By K. Eric Drexler
From L5 News, May 1981
In space, rockets have propelled past vehicles, typically burning fuel many times more massive than the vehicle itself. Since this fuel has been launched from Earth at great expense, the cost of transportation from orbit to orbit in the solar system has been high, typically thousands of dollars per pound. This high cost has kept deep space a purely academic preserve.

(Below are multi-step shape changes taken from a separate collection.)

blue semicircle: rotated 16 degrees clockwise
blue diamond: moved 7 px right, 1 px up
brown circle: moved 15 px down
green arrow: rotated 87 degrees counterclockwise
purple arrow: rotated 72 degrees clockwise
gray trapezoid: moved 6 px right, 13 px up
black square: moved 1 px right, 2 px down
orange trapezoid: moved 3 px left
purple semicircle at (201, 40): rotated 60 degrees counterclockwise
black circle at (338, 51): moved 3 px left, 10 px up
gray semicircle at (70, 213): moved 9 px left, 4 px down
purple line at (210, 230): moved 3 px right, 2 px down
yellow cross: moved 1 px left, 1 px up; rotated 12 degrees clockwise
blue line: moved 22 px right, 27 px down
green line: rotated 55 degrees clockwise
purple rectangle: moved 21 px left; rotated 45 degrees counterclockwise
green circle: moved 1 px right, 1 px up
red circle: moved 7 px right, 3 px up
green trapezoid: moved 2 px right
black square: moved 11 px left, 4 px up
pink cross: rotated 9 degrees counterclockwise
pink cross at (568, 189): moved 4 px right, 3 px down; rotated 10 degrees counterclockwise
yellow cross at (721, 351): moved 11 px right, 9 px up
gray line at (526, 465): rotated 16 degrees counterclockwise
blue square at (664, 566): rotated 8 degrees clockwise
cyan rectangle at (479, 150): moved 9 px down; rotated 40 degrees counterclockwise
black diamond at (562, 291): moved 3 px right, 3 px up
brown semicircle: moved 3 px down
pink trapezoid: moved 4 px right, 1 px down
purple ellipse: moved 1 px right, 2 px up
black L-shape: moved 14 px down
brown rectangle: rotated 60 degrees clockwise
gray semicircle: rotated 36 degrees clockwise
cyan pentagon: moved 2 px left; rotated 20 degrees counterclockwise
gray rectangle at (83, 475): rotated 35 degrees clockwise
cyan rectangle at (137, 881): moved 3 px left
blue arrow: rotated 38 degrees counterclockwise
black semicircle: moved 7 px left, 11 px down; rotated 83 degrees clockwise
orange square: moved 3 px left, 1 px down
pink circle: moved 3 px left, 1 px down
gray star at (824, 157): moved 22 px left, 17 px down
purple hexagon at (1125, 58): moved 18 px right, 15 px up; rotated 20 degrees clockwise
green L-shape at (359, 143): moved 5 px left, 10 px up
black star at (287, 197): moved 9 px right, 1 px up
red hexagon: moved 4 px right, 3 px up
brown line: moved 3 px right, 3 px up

Lightsails are a class of solar sail that would build on work done at JPL and on planned space processing capabilities to produce a superior vehicle. They would need no fuel, relying instead on the pressure of sunlight on large, thin sheets of aluminum to propel the vehicle. Such a vehicle could travel from any orbit in the Solar System to any other, so long as it kept from coming too close to the Sun or planetary atmospheres. In a day, a Lightsail could supply as much thrust as could be obtained by burning an equal mass of rocket fuel. The next day, when the rocket fuel would be gone, the sail could do it again, then continue day in and day out for years. Such a sail could reach Mars in about 100 days, more than twice as fast as an ordinary rocket.
Lightsails would gain this remarkable performance by using thin metal films made in space (they have been made on Earth, but are too delicate to launch and unfold). Cost estimates remain rough, but seem to indicate that a machine to make Lightsails could be developed for less than a billion dollars, and that the sails could be made (in bulk) for around 10 cents per square meter, about the cost of household aluminum foil, though much thinner. At this cost, a sail could transport material from the nearest asteriods for less than a dollar a kilogram.
Thus, through eliminating the need for expensive fuel, Lightsails offer the prospect of reducing the cost of deep space transportation by a factor of 1,000 or more. This prospect demands reconsideration of the practicallity of using space resources. Consider: How much mining and trucking would be done if fuel cost not $1, but $1,000 per gallon? How much weight, then, should be given to past assumptions about what is and is not practical in space?
Many asteriods contain steel alloyed with nickel, cobalt, and platinum group metals. Nickel and cobalt are imported strategic materials, costing about $5 and $10 per kilogram, respectively. The platinum group metals find use throughout technology, and are produced almost exclusively by South Africa and the Soviet Union. Asteriodal resources could be recovered, initially, by devices no more complex than those proposed for automatic sample return from Mars. Launching material into space is expensive, but returning material is all downhill.
Although lightweight, Lightsails would be large. Thus far, the U.S. and the U.S.S.R. have only launched starlike dots into the sky; Lightsails seem an obvious next step, and would be the first new objects with a distinctly visible shape to enter the night sky in human history.
According to an in-house review, NASA considers Lightsails "highly promising". Unfortunately, NASA has thus far failed to consider Lightsails together with their primary applications, and has merely concluded that they might cost too much to develop, given only the failing planetary science program as a justification. Since they would find far greater application in transportation of satellites to geosynchronous orbit, or in recovery of materials from asteriods, the agency needs to take a second look. The promise of Lightsails appears to warrant at least a serious consideration of their applications to planned programs, and to the new projects they can make feasible, as well as funding for low-cost exploratory experimentation. Since this concept originated outside government and industry, in a university, it badly needs advocates within the system. Since the first steps need very little money, beginning work on Lightsails would be a major step toward a new space program of great potential benefit, yet a step with little budgetary effect.